University profits more than halve, new report
A new report from Victoria University’s Mitchell Institute shows that Australian university profits plummeted by $1.6 billion to just $669 million in 2020.
Australian Investment in Higher Education report (PDF, 1.77 MB) shows 15 of the 38 universities included in the analysis reported a loss in 2020. However, most struggled to break even with the majority of the sector profits held by just three institutions.
Report author Dr Peter Hurley from Victoria University’s Mitchell Institute said 2020 was not as bad as expected, but warns the worst is still to come.
Our analysis suggests there are some very dark clouds on the horizon,” he said. “
Special government support for the sector ends in 2021. Continuing border closures mean international student revenue is likely to continue to fall well into 2022 and 2023.”
Dr Hurley said international enrolments were falling by 20-25% per year.
Every missed six-monthly intake of international students is costing universities about $1 billion to $1.25 billion.

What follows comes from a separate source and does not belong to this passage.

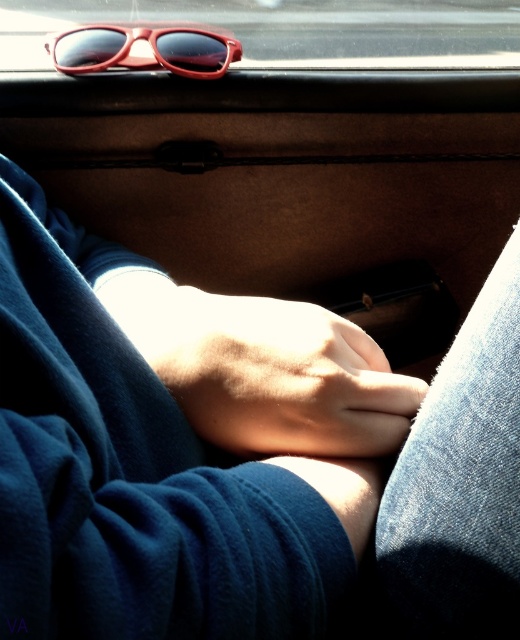
You are a passenger in the car and want to grab the matte plastic sunglasses at upper center from the smooth skin hand at center. Can you reach them without moving your hand?

The smooth skin hand at center has a lesser height compared to the matte plastic sunglasses at upper center, so you cannot reach them without moving your hand.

Most of the universities that didn’t post a loss barely broke even. Almost all the sector’s profits were concentrated in just three institutions, Monash University (A$267 million), University of Melbourne (A$178 million) and University of Sydney (A$107 million). All three had very high exposure to the international student markets, with more than 50% of student revenue from international students, but they were able to generate a profit due to their investments.
This shows that it is the smaller, less prestigious universities that have not had a cashed up philanthropic alumni to donate funds over the years, that are most likely to struggle to survive,” Dr Hurley said.
Smaller universities are more likely to cater to the average Australian students.
We know these universities are making huge cuts to teaching and courses and that means a reduced education experience for Australian students.
Previous reports from the Mitchell Institute have highlighted that Australian students’ educational experience is likely subsidised by revenue from international students.